The legal battle over the city’s failed involvement in River Park Square’s downtown parking garage returned to City Hall on Monday, one year after the city settled a trial in the matter.

The Spokane City Council voted 6-1 in favor of hiring a private attorney to appeal a judge’s ruling that dismissed one of the principal participants in the deal.

Laurel Siddoway, who worked for several years as the city’s private attorney on River Park Square, is being rehired under a contract not to exceed $100,000.

Councilman Brad Stark objected to spending more money on a case that has cost taxpayers millions of dollars in losses.

“It’s down the rabbit hole we go once more,” Stark said in an interview after the council’s vote.

He told council members the community needs to move on from the River Park Square case.

Last year, U.S. District Court Judge Edward Shea released Prudential Securities Inc. from any financial liability in a troubled $31.5 million bond sale that financed renovation and expansion of the garage under a public-private partnership with the city.

Prudential served as bond underwriter, but was let out of the case when Shea said the city had collected as much in damages from other participants in the deal as the city was entitled to collect under federal law.
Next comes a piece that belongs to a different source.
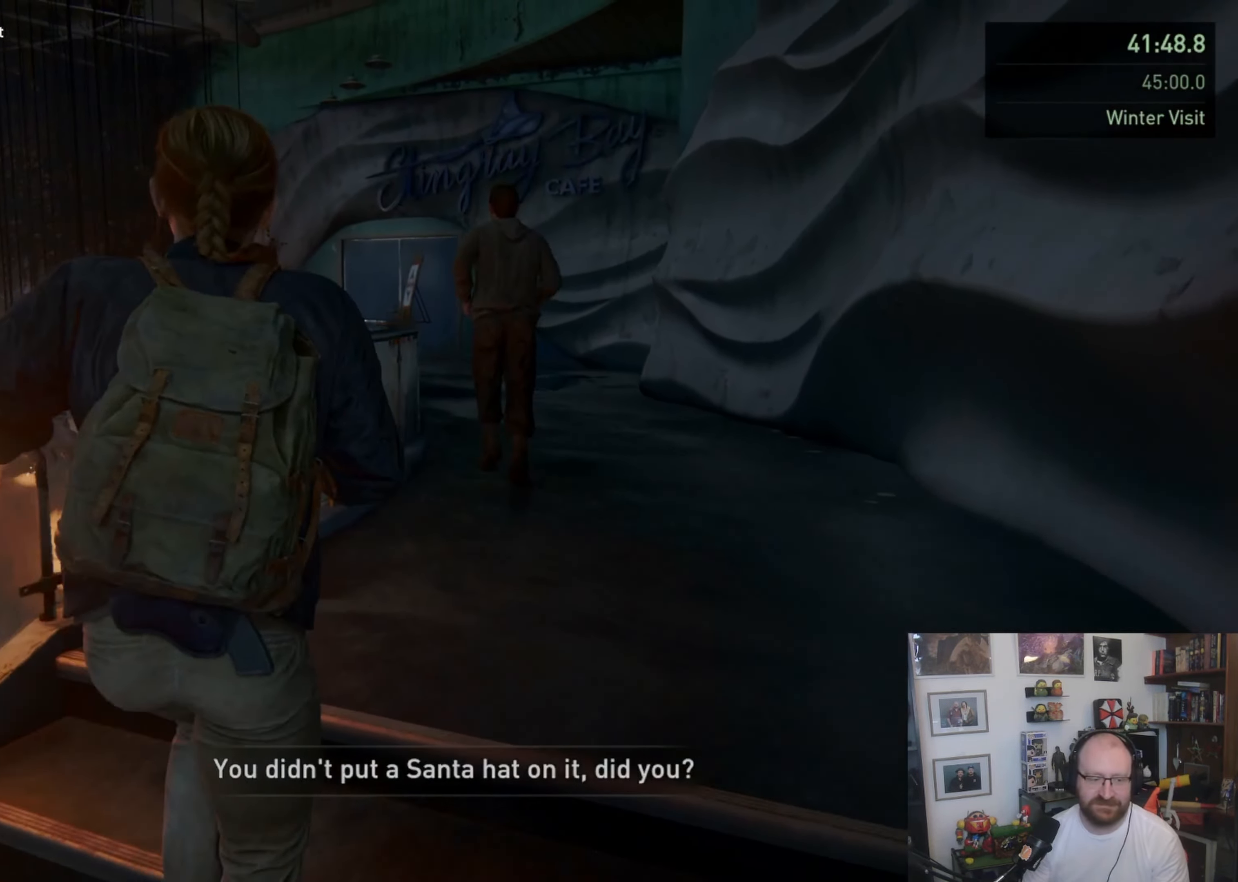
{"buttons": ["L1"], "left_stick": "up", "right_stick": "down", "button_events": []}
Mayor Dennis Hession announced in February that he wanted to appeal Shea’s ruling, which eliminated Prudential as a litigant in the city’s effort to recover some of what it lost in the bond sale.
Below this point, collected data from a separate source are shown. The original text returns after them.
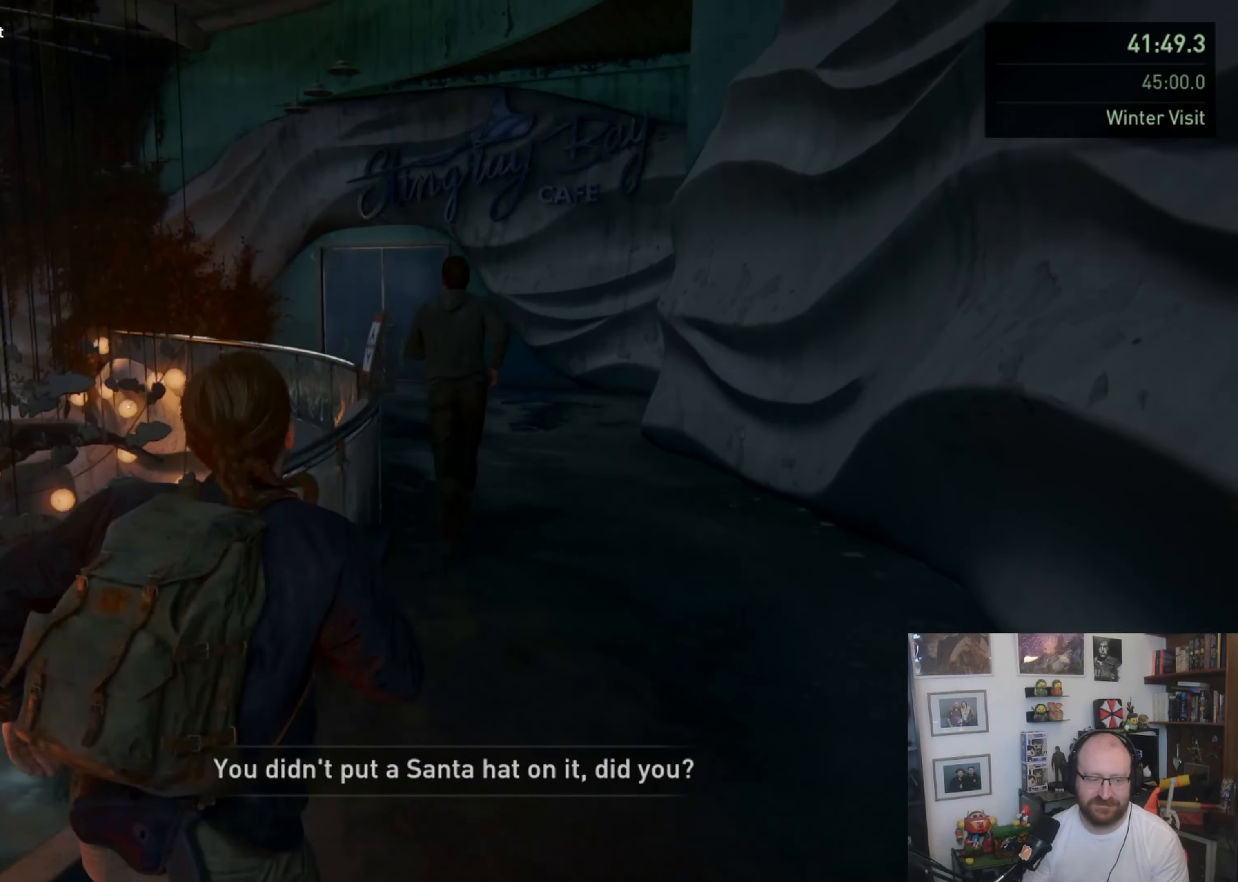
{"buttons": ["L1"], "left_stick": "up", "right_stick": "center", "button_events": []}
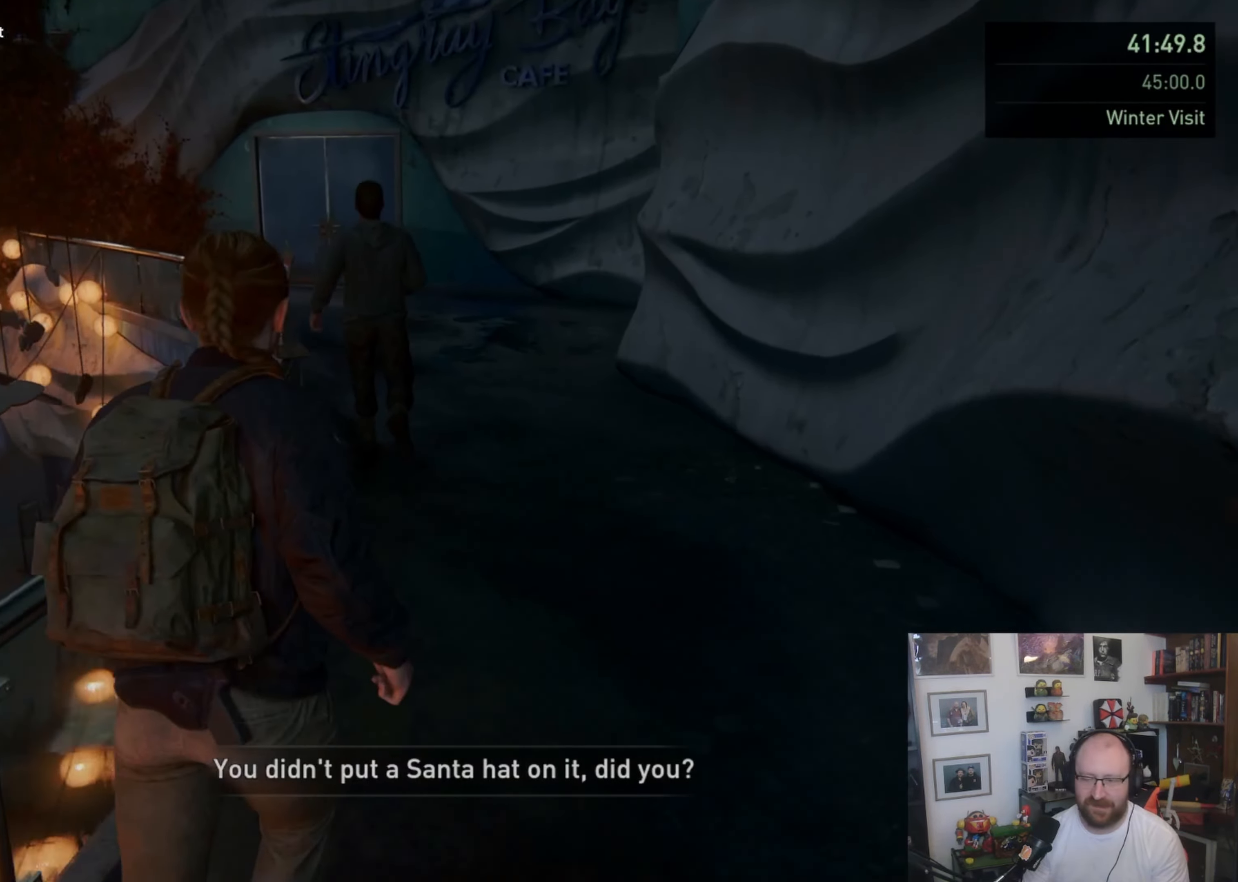
{"buttons": ["L1"], "left_stick": "up", "right_stick": "center", "button_events": []}
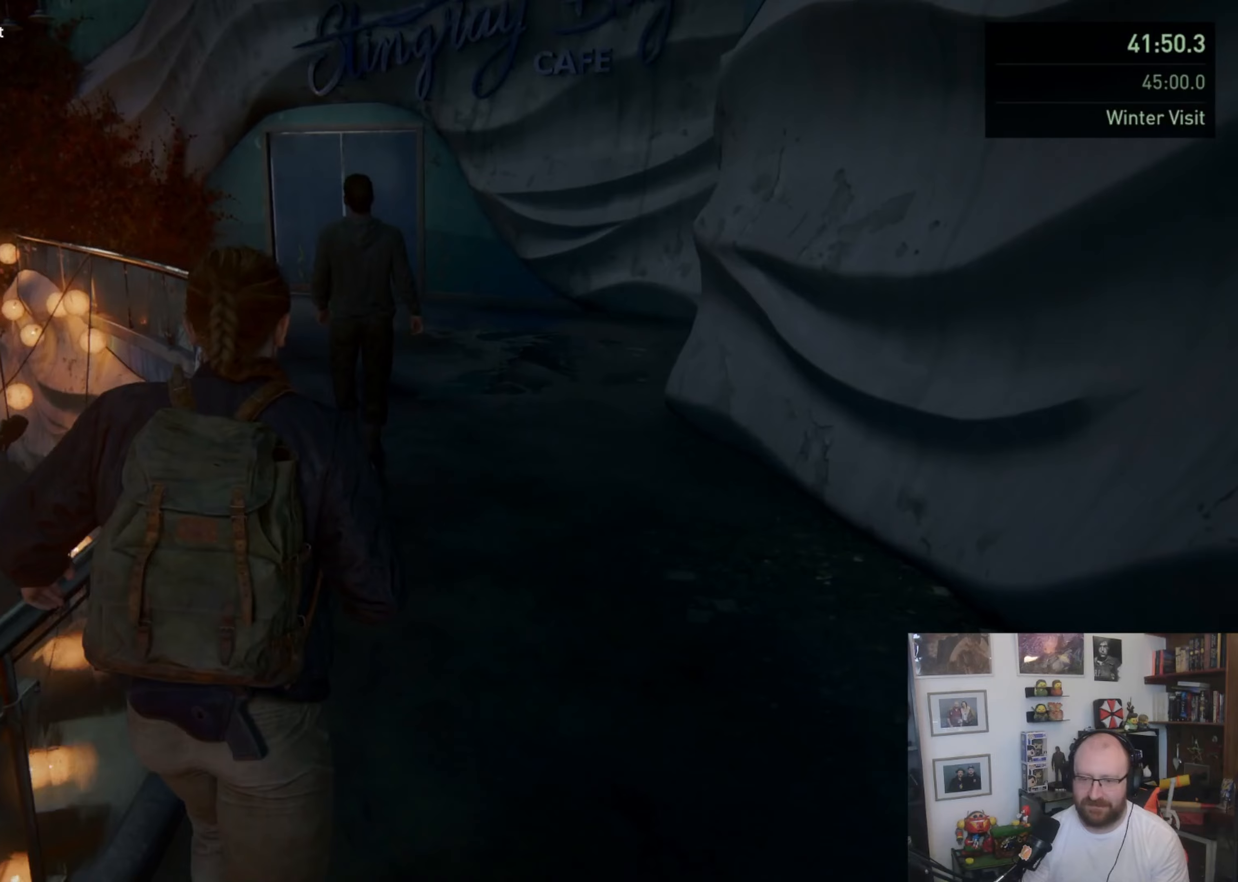
{"buttons": ["L1"], "left_stick": "up", "right_stick": "center", "button_events": []}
As part of the settlement of the case, the city repurchased the bonds at face value and then sought damages from other participants in the deal. Eventually, the city settled its case against owners of the mall – real estate affiliates of Cowles Co., which publishes The Spokesman-Review.

Council President Joe Shogan defended the decision to appeal the judge’s ruling that favored Prudential.

“I think it’s worth the effort to recover from Prudential,” Shogan said.

In other business, the council voted 6-1 in favor of a contract GEAC Public Safety of Tampa, Fla., to provide maintenance and computer support for the Fire Department’s dispatch system.

Some council members urged the department to combine its dispatch system with the Police Department, but Fire Chief Bobby Williams said that would be too costly and time consuming.

Councilman Bob Apple voted no because, he said, he wants to seek savings by combining the systems.